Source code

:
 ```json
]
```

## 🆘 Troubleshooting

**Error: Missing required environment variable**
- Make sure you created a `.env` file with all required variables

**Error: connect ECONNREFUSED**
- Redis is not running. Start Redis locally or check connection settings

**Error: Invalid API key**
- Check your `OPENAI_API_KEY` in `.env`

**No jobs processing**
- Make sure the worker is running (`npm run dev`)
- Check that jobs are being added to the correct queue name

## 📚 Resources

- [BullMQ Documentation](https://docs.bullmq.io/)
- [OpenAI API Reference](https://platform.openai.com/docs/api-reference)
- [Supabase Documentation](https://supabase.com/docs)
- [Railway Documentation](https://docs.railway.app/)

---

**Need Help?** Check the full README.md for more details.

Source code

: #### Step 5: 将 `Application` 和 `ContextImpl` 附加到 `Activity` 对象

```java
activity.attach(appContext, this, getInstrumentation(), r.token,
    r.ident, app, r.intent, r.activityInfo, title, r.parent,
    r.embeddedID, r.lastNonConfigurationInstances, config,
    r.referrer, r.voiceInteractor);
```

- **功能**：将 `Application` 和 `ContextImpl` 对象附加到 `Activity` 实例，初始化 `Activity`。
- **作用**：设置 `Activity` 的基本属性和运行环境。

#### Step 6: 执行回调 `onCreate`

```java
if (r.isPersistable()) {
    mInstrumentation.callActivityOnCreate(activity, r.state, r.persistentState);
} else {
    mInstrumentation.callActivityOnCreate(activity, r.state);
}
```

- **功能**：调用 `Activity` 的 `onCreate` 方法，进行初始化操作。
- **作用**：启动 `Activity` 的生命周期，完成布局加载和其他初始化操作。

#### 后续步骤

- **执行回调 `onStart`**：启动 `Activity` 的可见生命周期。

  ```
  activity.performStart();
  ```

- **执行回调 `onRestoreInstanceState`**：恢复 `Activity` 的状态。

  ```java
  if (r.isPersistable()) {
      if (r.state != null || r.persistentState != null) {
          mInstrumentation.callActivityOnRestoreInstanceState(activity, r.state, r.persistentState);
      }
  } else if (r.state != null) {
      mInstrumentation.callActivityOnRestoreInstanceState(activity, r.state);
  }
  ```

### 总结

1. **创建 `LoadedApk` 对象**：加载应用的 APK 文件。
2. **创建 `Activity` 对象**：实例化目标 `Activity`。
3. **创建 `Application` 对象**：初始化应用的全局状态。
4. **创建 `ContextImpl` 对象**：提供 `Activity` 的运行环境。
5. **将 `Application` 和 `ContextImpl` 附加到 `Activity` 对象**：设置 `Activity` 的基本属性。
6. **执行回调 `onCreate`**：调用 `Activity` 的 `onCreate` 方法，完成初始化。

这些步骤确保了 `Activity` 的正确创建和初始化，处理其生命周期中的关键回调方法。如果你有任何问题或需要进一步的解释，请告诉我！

(Work to be completed) Considering only the data above, return the lines in which "jobs" occurs.

(Task response)
**No jobs processing**
- Check that jobs are being added to the correct queue name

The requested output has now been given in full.